Records supplied: Begin

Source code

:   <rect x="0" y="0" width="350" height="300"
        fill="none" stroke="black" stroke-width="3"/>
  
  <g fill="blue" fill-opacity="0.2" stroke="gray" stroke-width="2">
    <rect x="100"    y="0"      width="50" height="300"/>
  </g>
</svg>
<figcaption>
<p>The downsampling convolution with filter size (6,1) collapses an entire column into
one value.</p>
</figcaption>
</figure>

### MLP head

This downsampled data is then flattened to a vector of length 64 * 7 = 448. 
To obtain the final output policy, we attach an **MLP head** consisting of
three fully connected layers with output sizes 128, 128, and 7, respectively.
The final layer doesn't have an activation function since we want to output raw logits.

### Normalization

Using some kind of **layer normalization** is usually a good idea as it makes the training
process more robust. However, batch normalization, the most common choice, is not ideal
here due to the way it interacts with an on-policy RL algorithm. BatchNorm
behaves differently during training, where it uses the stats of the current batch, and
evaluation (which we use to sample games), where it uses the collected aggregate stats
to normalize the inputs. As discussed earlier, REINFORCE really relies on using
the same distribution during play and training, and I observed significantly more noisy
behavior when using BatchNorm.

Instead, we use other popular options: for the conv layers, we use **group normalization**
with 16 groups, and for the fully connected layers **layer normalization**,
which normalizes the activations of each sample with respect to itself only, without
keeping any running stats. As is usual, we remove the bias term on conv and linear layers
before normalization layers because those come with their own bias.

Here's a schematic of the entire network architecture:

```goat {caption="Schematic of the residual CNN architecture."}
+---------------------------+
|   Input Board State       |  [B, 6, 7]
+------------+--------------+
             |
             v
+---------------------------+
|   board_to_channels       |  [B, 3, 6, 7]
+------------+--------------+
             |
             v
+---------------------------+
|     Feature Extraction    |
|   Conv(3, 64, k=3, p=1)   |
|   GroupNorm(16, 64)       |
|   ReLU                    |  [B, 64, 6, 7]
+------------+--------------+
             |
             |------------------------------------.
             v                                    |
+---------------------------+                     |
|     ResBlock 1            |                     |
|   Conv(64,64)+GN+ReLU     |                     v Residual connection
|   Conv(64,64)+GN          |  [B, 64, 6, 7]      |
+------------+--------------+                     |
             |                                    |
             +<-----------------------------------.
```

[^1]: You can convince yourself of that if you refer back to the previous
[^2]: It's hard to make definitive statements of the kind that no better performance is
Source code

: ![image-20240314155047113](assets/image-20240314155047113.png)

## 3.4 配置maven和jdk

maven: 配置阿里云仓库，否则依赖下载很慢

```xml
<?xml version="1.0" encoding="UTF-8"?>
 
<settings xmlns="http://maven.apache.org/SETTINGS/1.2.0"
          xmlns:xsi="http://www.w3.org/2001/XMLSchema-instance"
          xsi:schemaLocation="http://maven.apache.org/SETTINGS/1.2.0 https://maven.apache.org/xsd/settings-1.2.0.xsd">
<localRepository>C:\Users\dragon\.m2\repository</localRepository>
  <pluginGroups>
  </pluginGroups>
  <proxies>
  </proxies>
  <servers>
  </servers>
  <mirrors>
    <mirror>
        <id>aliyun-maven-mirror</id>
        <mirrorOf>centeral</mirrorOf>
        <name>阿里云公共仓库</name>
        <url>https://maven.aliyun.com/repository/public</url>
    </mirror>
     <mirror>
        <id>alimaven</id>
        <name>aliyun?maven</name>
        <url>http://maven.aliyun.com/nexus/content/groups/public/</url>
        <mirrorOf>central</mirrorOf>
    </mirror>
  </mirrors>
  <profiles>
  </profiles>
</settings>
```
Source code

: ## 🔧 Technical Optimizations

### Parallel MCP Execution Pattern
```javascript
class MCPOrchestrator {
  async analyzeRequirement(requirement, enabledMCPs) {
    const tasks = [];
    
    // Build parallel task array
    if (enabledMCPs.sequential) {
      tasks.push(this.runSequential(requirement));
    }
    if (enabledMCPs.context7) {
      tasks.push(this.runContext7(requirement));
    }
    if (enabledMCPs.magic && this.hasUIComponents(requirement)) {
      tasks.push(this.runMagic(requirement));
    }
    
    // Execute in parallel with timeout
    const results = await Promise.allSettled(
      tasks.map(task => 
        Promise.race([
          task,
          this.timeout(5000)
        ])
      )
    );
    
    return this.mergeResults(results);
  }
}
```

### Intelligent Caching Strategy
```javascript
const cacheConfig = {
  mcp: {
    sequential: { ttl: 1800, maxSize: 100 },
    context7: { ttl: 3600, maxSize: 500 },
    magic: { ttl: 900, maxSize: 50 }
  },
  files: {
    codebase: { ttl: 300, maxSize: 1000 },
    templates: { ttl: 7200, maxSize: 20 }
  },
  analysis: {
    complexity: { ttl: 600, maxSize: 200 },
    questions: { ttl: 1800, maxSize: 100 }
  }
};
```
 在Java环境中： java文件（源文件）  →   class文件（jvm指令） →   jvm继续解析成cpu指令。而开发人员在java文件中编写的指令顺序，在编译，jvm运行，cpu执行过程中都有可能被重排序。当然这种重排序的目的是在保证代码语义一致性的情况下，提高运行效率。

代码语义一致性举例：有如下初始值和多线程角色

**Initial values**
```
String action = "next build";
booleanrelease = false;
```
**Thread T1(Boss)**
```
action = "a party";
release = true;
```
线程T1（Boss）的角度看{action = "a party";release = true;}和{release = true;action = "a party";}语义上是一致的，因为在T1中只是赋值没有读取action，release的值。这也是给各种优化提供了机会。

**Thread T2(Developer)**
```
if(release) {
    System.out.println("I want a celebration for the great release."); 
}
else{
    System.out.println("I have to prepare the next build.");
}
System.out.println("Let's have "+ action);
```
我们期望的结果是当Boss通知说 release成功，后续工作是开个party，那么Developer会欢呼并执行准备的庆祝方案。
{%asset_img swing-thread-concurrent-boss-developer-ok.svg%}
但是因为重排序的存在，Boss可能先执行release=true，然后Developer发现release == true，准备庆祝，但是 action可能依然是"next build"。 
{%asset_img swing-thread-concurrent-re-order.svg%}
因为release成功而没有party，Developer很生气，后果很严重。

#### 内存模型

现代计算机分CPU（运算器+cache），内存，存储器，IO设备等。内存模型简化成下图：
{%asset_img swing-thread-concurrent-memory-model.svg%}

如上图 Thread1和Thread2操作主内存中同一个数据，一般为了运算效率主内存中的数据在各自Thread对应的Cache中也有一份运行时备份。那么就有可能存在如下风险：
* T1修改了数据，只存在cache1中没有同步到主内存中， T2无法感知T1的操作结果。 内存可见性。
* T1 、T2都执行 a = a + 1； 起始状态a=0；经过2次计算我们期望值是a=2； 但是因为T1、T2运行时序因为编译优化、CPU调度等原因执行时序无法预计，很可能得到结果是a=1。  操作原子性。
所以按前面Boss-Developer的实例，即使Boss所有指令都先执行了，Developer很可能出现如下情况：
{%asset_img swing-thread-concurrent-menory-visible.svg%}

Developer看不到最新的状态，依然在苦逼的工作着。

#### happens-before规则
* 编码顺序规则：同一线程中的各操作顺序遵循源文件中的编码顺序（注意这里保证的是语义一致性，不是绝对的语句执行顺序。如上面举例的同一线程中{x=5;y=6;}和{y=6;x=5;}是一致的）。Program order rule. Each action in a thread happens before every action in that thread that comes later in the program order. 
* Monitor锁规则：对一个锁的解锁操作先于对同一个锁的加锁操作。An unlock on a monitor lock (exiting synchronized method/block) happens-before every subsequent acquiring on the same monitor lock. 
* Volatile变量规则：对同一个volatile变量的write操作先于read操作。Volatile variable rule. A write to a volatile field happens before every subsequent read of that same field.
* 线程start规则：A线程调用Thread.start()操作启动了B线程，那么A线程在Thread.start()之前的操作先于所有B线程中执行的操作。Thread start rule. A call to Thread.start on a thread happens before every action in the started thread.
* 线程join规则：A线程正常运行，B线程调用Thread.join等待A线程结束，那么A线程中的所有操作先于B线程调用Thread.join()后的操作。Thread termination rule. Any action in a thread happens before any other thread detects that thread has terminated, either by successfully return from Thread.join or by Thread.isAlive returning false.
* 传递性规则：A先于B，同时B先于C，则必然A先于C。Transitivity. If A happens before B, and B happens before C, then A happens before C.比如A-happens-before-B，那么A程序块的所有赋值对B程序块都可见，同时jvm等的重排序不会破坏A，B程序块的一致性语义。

Records supplied: End

▶ _Exercise prompt_:
If a line in the entries contains "stroke", copy it.

▶ _Answer space_:
        fill="none" stroke="black" stroke-width="3"/>
  <g fill="blue" fill-opacity="0.2" stroke="gray" stroke-width="2">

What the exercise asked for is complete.